May 29, 2014 Newsdesk Japan, Latest News, Top of the deck
Japan’s main opposition party, the Democratic Party of Japan, is due to hold a meeting this week to discuss the principle of debating during the current session of the country’s parliament a draft law to legalise casinos.
Even if the parliamentary party agrees, it does not mean that an enabling bill for casinos could actually be passed in the current session of the Diet, which ends on June 22.
“The main issue is the upper house [of the Diet] which would need a few weeks to discuss the bill,” Mike Tanji, executive advisor to Tokyo-based Gaming Capital Management Inc, told GGRAsia.
Mr Tanji added that the position of the DPJ, the parliamentary membership of which has not unanimously supported the idea of casino legalisation, is central to the success of the bill. He said any suggestion that newly reported divisions inside the Japan Restoration Party (JRP) – which has previously fully supported the principle of legalisation – would damage the bill’s prospects, was of secondary importance.

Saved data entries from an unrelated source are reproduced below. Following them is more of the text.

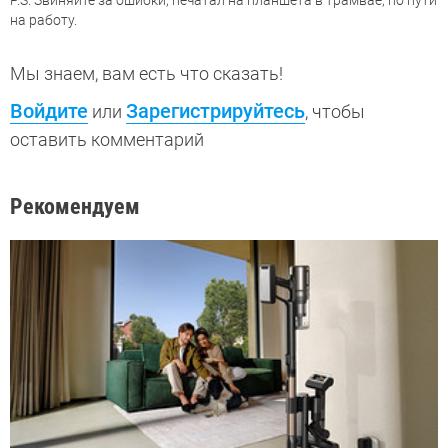
на работу.
Мы знаем, вам есть что сказать!
Войдите
Зарегистрируйтесь
или
, чтобы
оставить комментарий
Рекомендуем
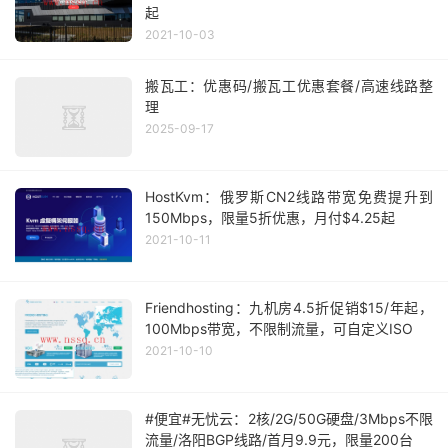
起
2021-10-03
搬瓦工：优惠码/搬瓦工优惠套餐/高速线路整
理
2025-09-17
HostKvm：俄罗斯CN2线路带宽免费提升到
150Mbps，限量5折优惠，月付$4.25起
2021-10-11
Friendhosting：九机房4.5折促销$15/年起，
100Mbps带宽，不限制流量，可自定义ISO
2021-10-10
#便宜#无忧云：2核/2G/50G硬盘/3Mbps不限
流量/洛阳BGP线路/首月9.9元，限量200台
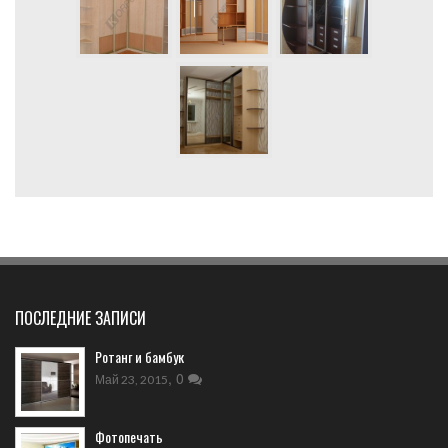
ПОСЛЕДНИЕ ЗАПИСИ
Ротанг и бамбук
,
0
Май 23, 2015
Фотопечать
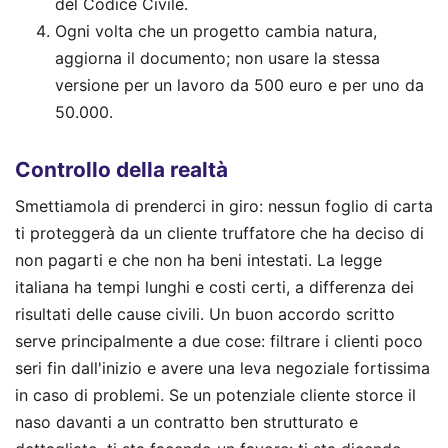
del Codice Civile.
Ogni volta che un progetto cambia natura,
aggiorna il documento; non usare la stessa
versione per un lavoro da 500 euro e per uno da
50.000.
Controllo della realtà
Smettiamola di prenderci in giro: nessun foglio di carta
ti proteggerà da un cliente truffatore che ha deciso di
non pagarti e che non ha beni intestati. La legge
italiana ha tempi lunghi e costi certi, a differenza dei
risultati delle cause civili. Un buon accordo scritto
serve principalmente a due cose: filtrare i clienti poco
seri fin dall'inizio e avere una leva negoziale fortissima
in caso di problemi. Se un potenziale cliente storce il
naso davanti a un contratto ben strutturato e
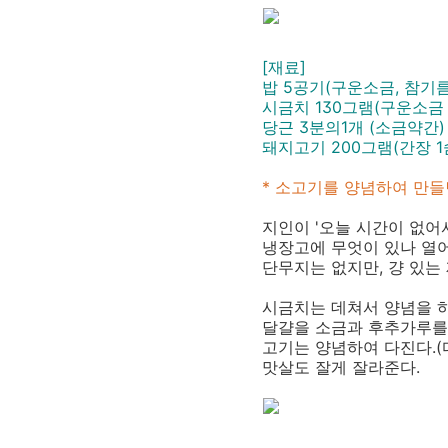
[재료]
밥 5공기(구운소금, 참기름)
시금치 130그램(구운소금 
당근 3분의1개 (소금약간) 
돼지고기 200그램(간장 1
* 소고기를 양념하여 만들
지인이 '오늘 시간이 없어
냉장고에 무엇이 있나 열어 
단무지는 없지만, 걍 있는
시금치는 데쳐서 양념을 하
달걀을 소금과 후추가루를
고기는 양념하여 다진다.(
맛살도 잘게 잘라준다.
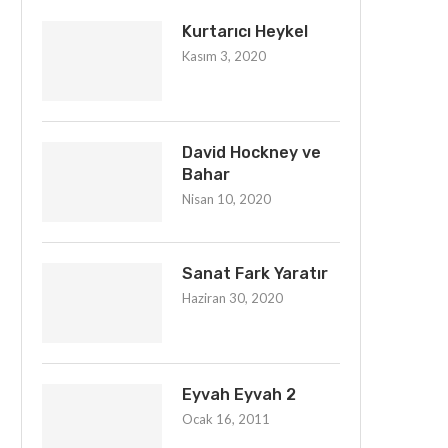
Kurtarıcı Heykel
Kasım 3, 2020
David Hockney ve
Bahar
Nisan 10, 2020
Sanat Fark Yaratır
Haziran 30, 2020
Eyvah Eyvah 2
Ocak 16, 2011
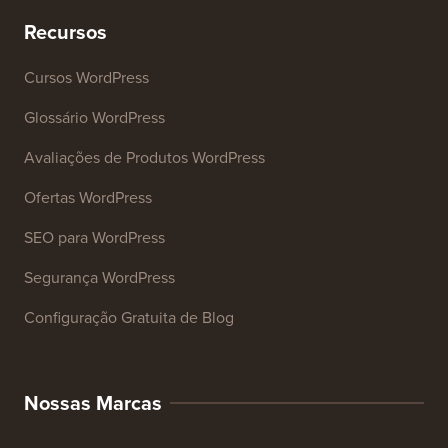
Recursos
Cursos WordPress
Glossário WordPress
Avaliações de Produtos WordPress
Ofertas WordPress
SEO para WordPress
Segurança WordPress
Configuração Gratuita de Blog
Nossas Marcas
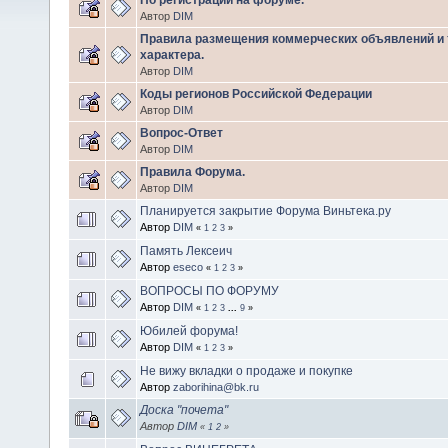
Автор
DIM
Правила размещения коммерческих объявлений и 
характера.
Автор
DIM
Коды регионов Российской Федерации
Автор
DIM
Вопрос-Ответ
Автор
DIM
Правила Форума.
Автор
DIM
Планируется закрытие Форума Виньтека.ру
Автор
DIM
«
1
2
3
»
Память Лексеич
Автор
eseco
«
1
2
3
»
ВОПРОСЫ ПО ФОРУМУ
Автор
DIM
«
1
2
3
...
9
»
Юбилей форума!
Автор
DIM
«
1
2
3
»
Не вижу вкладки о продаже и покупке
Автор
zaborihina@bk.ru
Доска "почета"
Автор
DIM
«
1
2
»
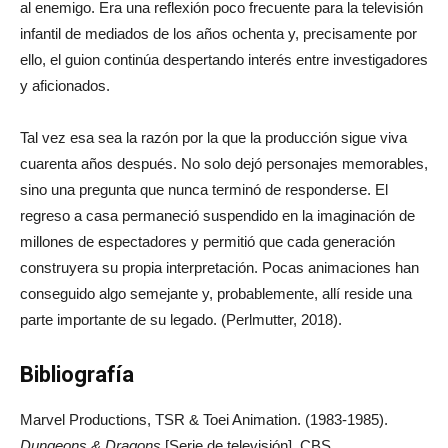
al enemigo. Era una reflexión poco frecuente para la televisión
infantil de mediados de los años ochenta y, precisamente por
ello, el guion continúa despertando interés entre investigadores
y aficionados.
Tal vez esa sea la razón por la que la producción sigue viva
cuarenta años después. No solo dejó personajes memorables,
sino una pregunta que nunca terminó de responderse. El
regreso a casa permaneció suspendido en la imaginación de
millones de espectadores y permitió que cada generación
construyera su propia interpretación. Pocas animaciones han
conseguido algo semejante y, probablemente, allí reside una
parte importante de su legado. (Perlmutter, 2018).
Bibliografía
Marvel Productions, TSR & Toei Animation. (1983-1985).
Dungeons & Dragons
[Serie de televisión]. CBS.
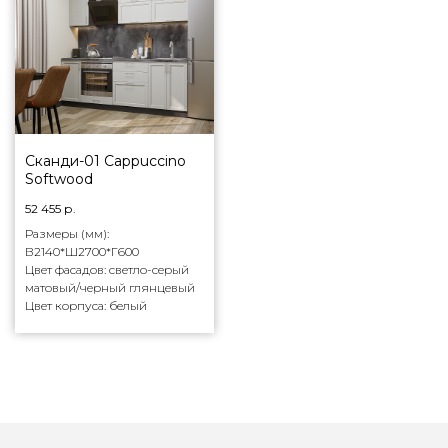
Сканди-01 Cappuccino
Softwood
52 455
р.
Размеры (мм):
В2140*Ш2700*Г600
Цвет фасадов: светло-серый
матовый/черный глянцевый
Цвет корпуса: белый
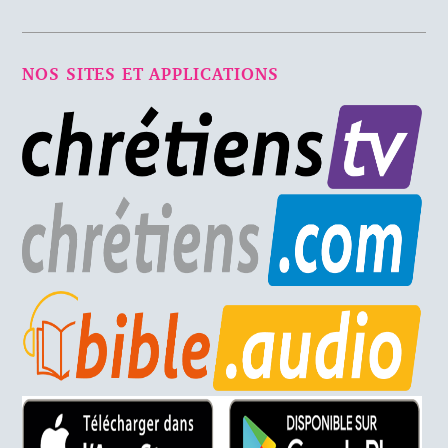
NOS SITES ET APPLICATIONS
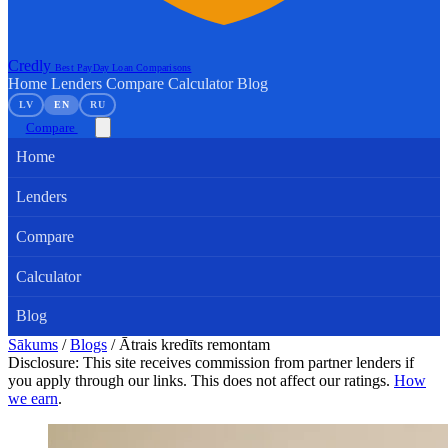
Credly
Best PayDay Loan Comparisons
Home
Lenders
Compare
Calculator
Blog
LV
EN
RU
Compare
Home
Lenders
Compare
Calculator
Blog
Sākums
/
Blogs
/
Ātrais kredīts remontam
Disclosure: This site receives commission from partner lenders if
you apply through our links. This does not affect our ratings.
How
we earn
.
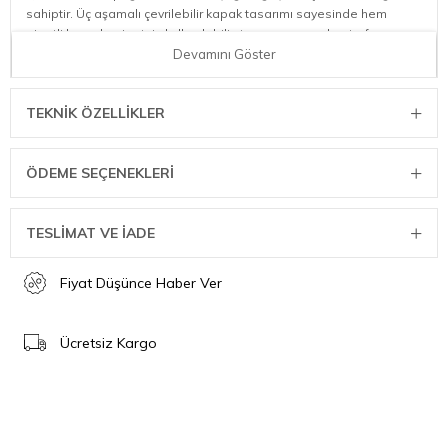
sahiptir. Üç aşamalı çevrilebilir kapak tasarımı sayesinde hem
pipetli hem de pipetsiz kullanılabilir, taşıma sırasında etrafa sıvı
sıçramasını önlemek için ise pipeti çıkararak kilitli duruma
Devamını Göster
getirebilirsiniz. Kapak tasarımı, sıçramaları en aza indirecek şekilde
tasarlanmıştır.
TEKNIK ÖZELLIKLER
Kapak tasarımı sıçramaları en aza indirecek şekilde tasarlanmıştır.
Pipet ile kullanımın doğası ve kapak yapısının şekli nedeni ile
Stanley Quencher yan veya ters çevrildiği zaman pipet kısmından
ÖDEME SEÇENEKLERI
veya kapak kilitli konumda iken akıtma yapabilir.
Özellikler
TESLİMAT VE İADE
90% geri dönüştürülmüş, 18/8 paslanmaz çelik, BPA içermez
Bardağın iç kısmında göreceğiniz geri dönüştürülmüş
Fiyat Düşünce Haber Ver
paslanmaz çelik amblemi, termosunuzun sürdürülebilir
malzemelerden yapıldığını gösterir
Çift duvarlı vakumlu yalıtım
Ücretsiz Kargo
Mat boya kaplama
FlowState 3 aşamalı çevrilebilir kapak
Tekrar kullanılabilir pipet
Rahat tutuş sağlayan kulp
Araba bardaklığı ile uyumlu (Taban çapı: 7,9 cm)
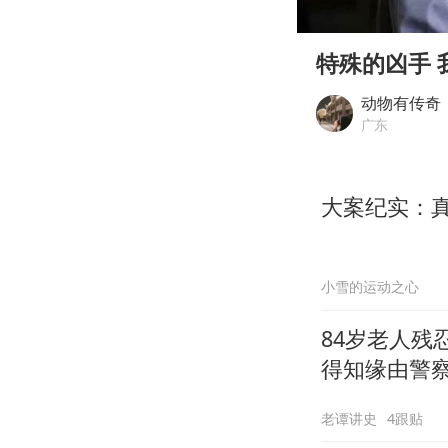
00:00
Play
特殊的凶手 
动物有传奇
广东
大案纪实：
小雪的运动之心
84岁老人
得知缘由警
老谭讲史
4跟贴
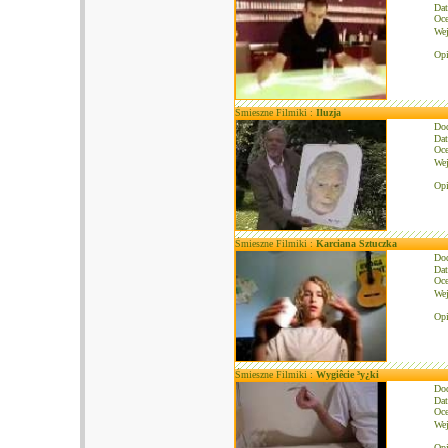
Dat
Oce
We
Opi
Śmieszne Filmiki :
Iluzja
Do
Dat
Oce
We
Opi
Śmieszne Filmiki :
Karciana Sztuczka
Do
Dat
Oce
We
Opi
Śmieszne Filmiki :
Wygiêcie ³y¿ki
Do
Dat
Oce
We
Opi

According to a story filed from Tokyo by Agence France-Presse, the co-chairmen of the JRP – nationalist former Tokyo governor Shintaro Ishihara and current Osaka mayor Toru Hashimoto – have gone their separate ways. It is said to be on the issue of Mr Ishihara’s desire to change the post war constitution of Japan to allow for – among other things – expeditionary rather than purely defensive armed forces.
“I would think that both sides of the divided JRP would still support the bill unless Mr Hashimoto’s possible future partner Eda’s group would be against it,” Mr Tanji told GGRAsia. He was referring to Kenji Eda, who split from the minority Your Party grouping in December and has been looking for new political allies.
Union Gaming Research Macau Ltd said in a note on Thursday afternoon Macau time: “While we do not believe that the fracture of the JRP had any material impact on the current behind-the-scenes horse trading going on in relation to bringing the gaming bill up for debate, we do believe it could have an impact on future support for gaming. The JRP, along with the LDP [Liberal Democratic Party of Japan, led by current prime minister Shinzo Abe] and Life parties had pledged 100 percent member support for the gaming bill.”
Union Gaming added: “On a combined basis, these parties hold a very comfortable majority in the lower house of the Diet (74 percent), but a much slimmer majority in the upper house of the Diet (52 percent).”
A Tokyo-based financier who was not authorised to speak on the record additionally told GGRAsia: “I think it’s generally accepted that even if the first bill for casinos is passed in the autumn session of the Diet, it would be very hard for any resort to be constructed and ready in time to coincide with the Tokyo [Summer] Olympics in 2020 and take advantage of the big boost to inbound tourism the games will give the country.”
Prime Minister Abe is on Friday due to visit one of Singapore’s casino resorts – Marina Bay Sands, owned and operated by Las Vegas Sands Corp. The company, which also operates casinos in Macau and the United States, has already shown strong interest in investing in Japan if casino gaming is legalised there.